Friday, May 18, 2012

Whole life insurance: death or the cash value?

Whole life policies offer this nifty little perk called "cash value." A whole life insurance policy will accumulate a cash value over time and the money is tax deferred, which means it will not pay taxes on the cash value whole life insurance policy accumulates. Many people enjoy the cash value that all fringe benefit life insurance offer, however, be noted that is not likely to reap the fruits of your cash value and your beneficiary to receive your death benefits.

This probably sounds a bit 'confusing, so let's break it down. Whole life insurance policy owners only get the cash value that their policy has accumulated in one of two ways. The first way the policy owner can obtain its value for money is to sell all his life insurance policy early, in which case the cash value would be available to him while he is still alive. Once the policy owner sells his entire life insurance policy in advance, the owner no longer has the policy that the policy of life insurance.

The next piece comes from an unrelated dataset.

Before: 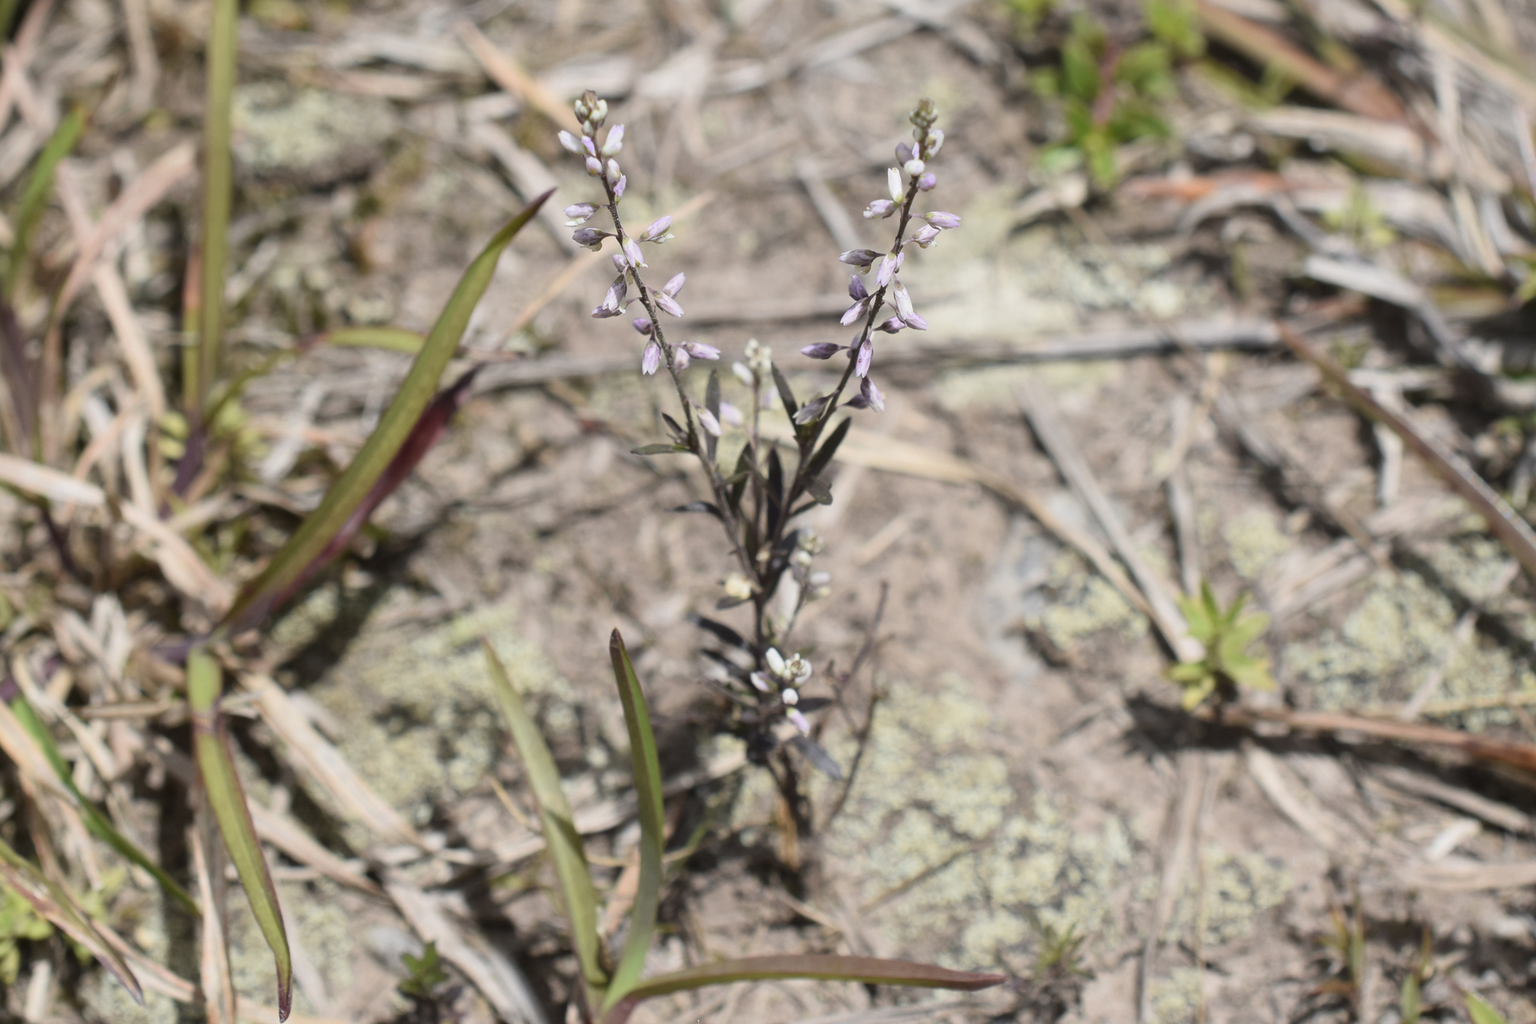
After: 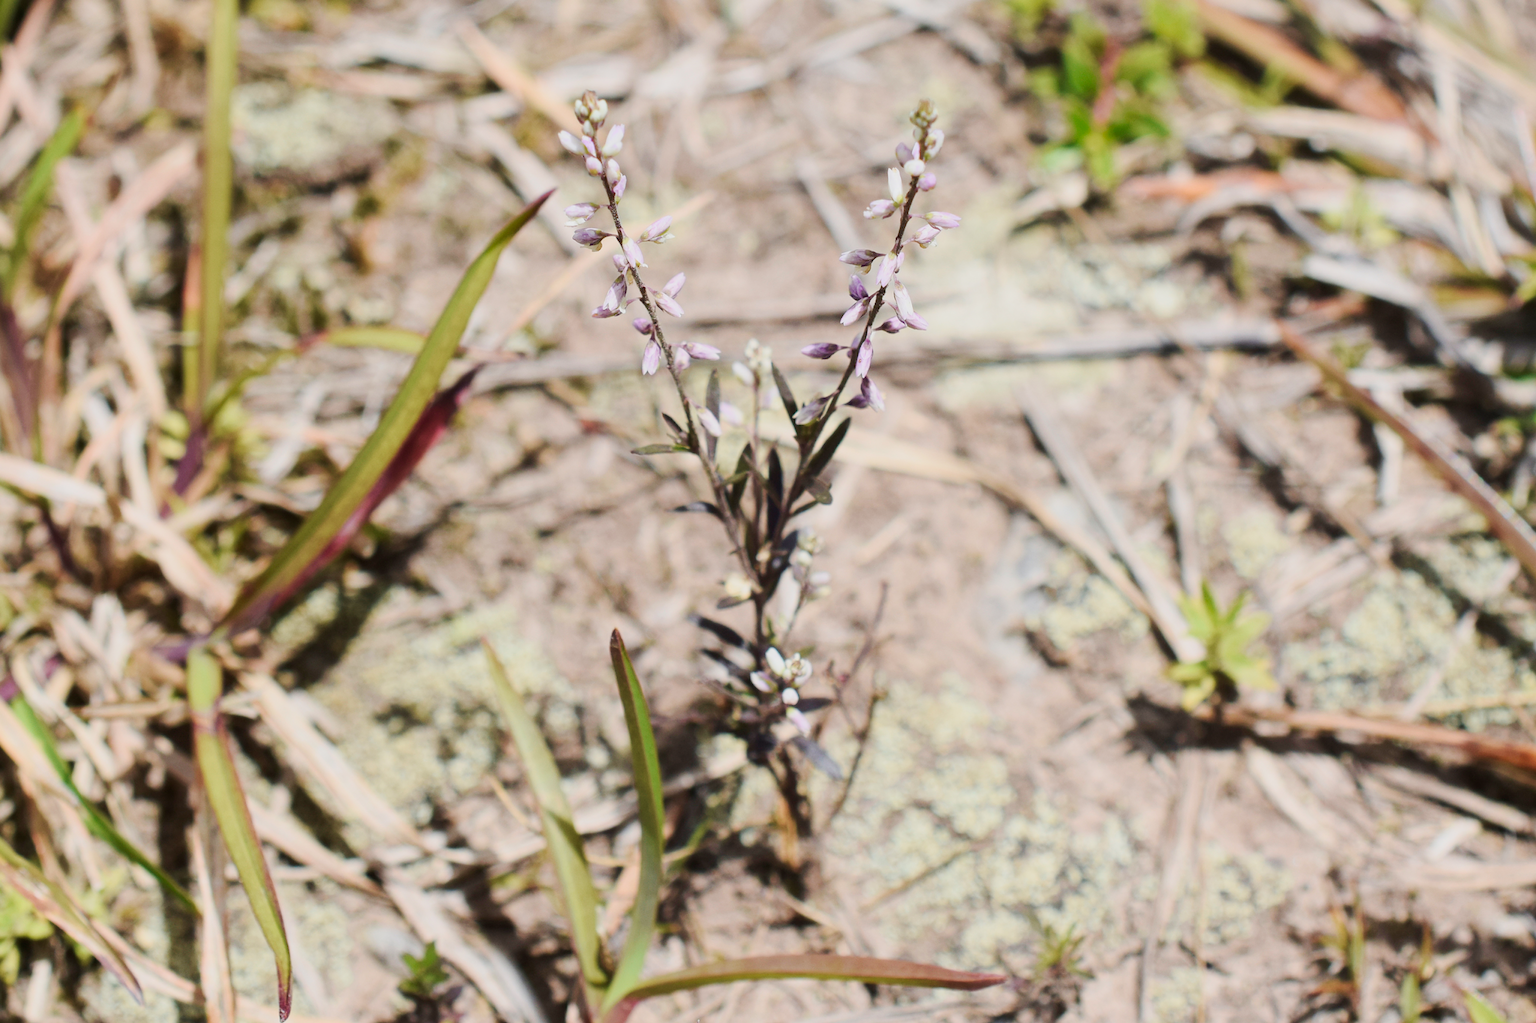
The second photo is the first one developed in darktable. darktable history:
tone curve: curves: ch0 [(0, 0) (0.239, 0.248) (0.508, 0.606) (0.826, 0.855) (1, 0.945)]; ch1 [(0, 0) (0.401, 0.42) (0.442, 0.47) (0.492, 0.498) (0.511, 0.516) (0.555, 0.586) (0.681, 0.739) (1, 1)]; ch2 [(0, 0) (0.411, 0.433) (0.5, 0.504) (0.545, 0.574) (1, 1)], preserve colors none
velvia: strength 29.77%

The second way a whole life insurance policy owner can get his cash value is borrowing against the cash value. This is definitely an advantage in times of financial stress, but unless the contractor pays back the amount borrowed, the death is reduced. Thus, if the policyholder dies before that repay what was borrowed against the value of cash, the amount of death benefits the beneficiary receives will not be as it would if there was money borrowed against the value in cash.

In short, a whole life insurance policy holder can not have everything its value for money and still have a death benefit for its recipient, or a contractor to borrow money against the cash value and still allow the holders to get the full death benefits if borrowed money is never returned.